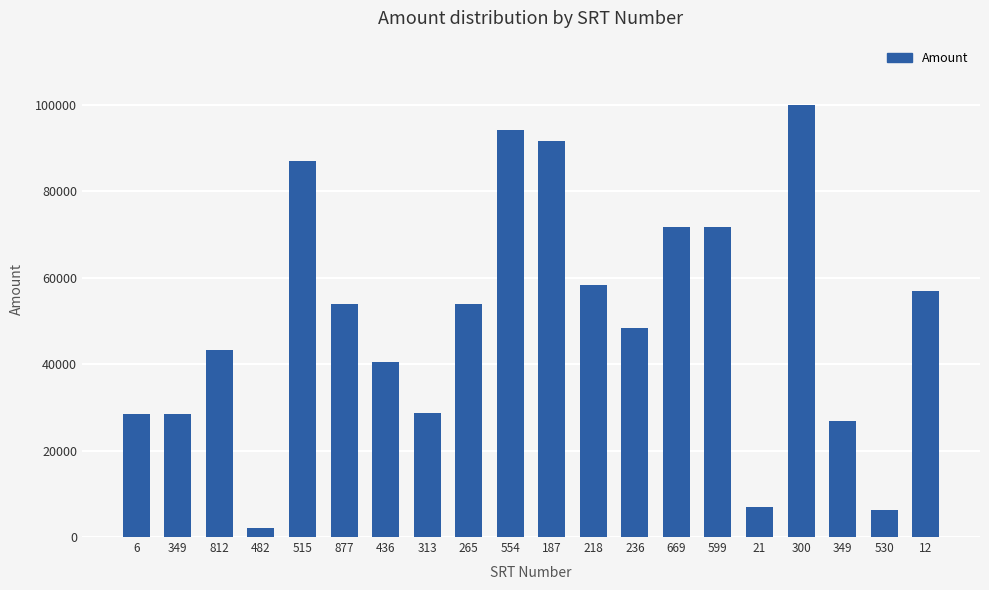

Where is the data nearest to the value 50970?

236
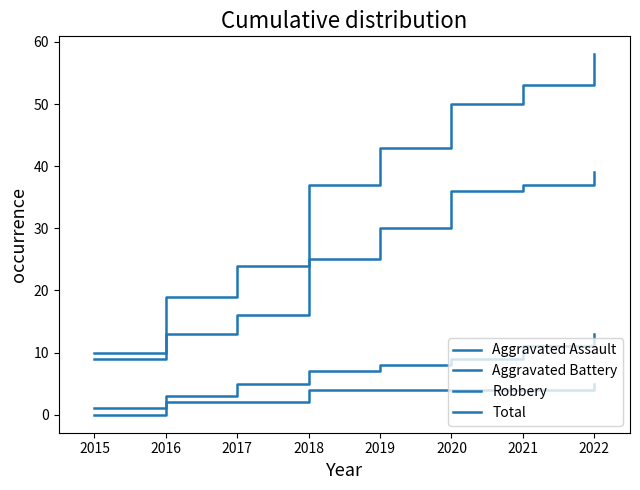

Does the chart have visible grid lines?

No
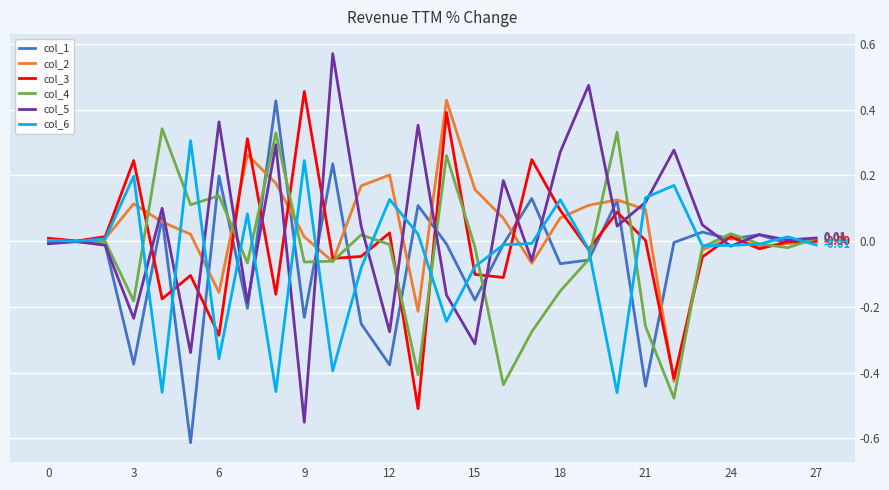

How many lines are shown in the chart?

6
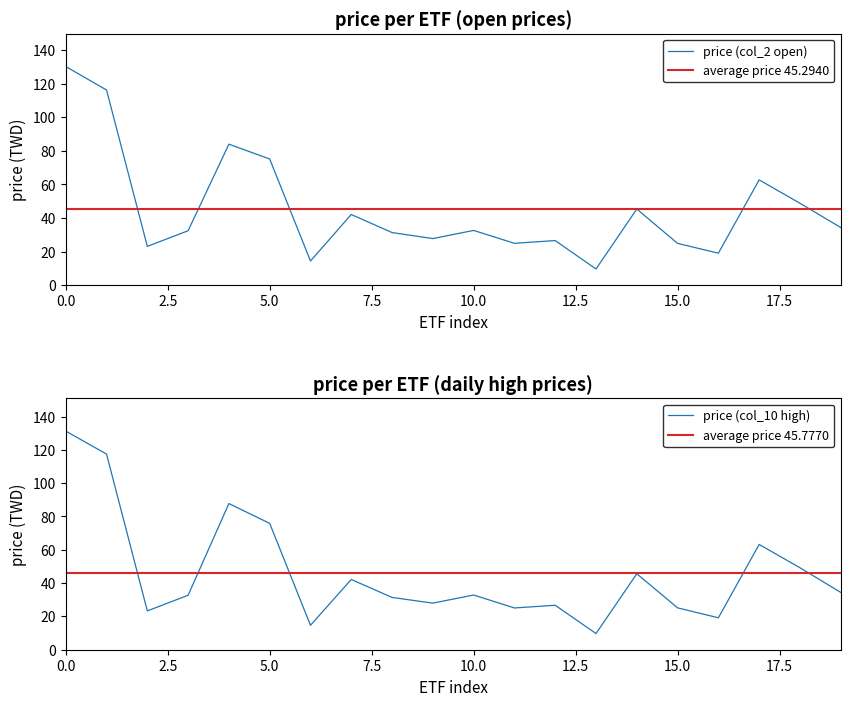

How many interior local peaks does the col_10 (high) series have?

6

> DESCRIPTION OF THE TASK
Extract every line of text from the material above verbatim, omitting the pictures.

> SOLUTION TO THE PROBLEM
Where is the data nearest to the value 50970?

236

Does the chart have visible grid lines?

No

How many lines are shown in the chart?

6

How many interior local peaks does the col_10 (high) series have?

6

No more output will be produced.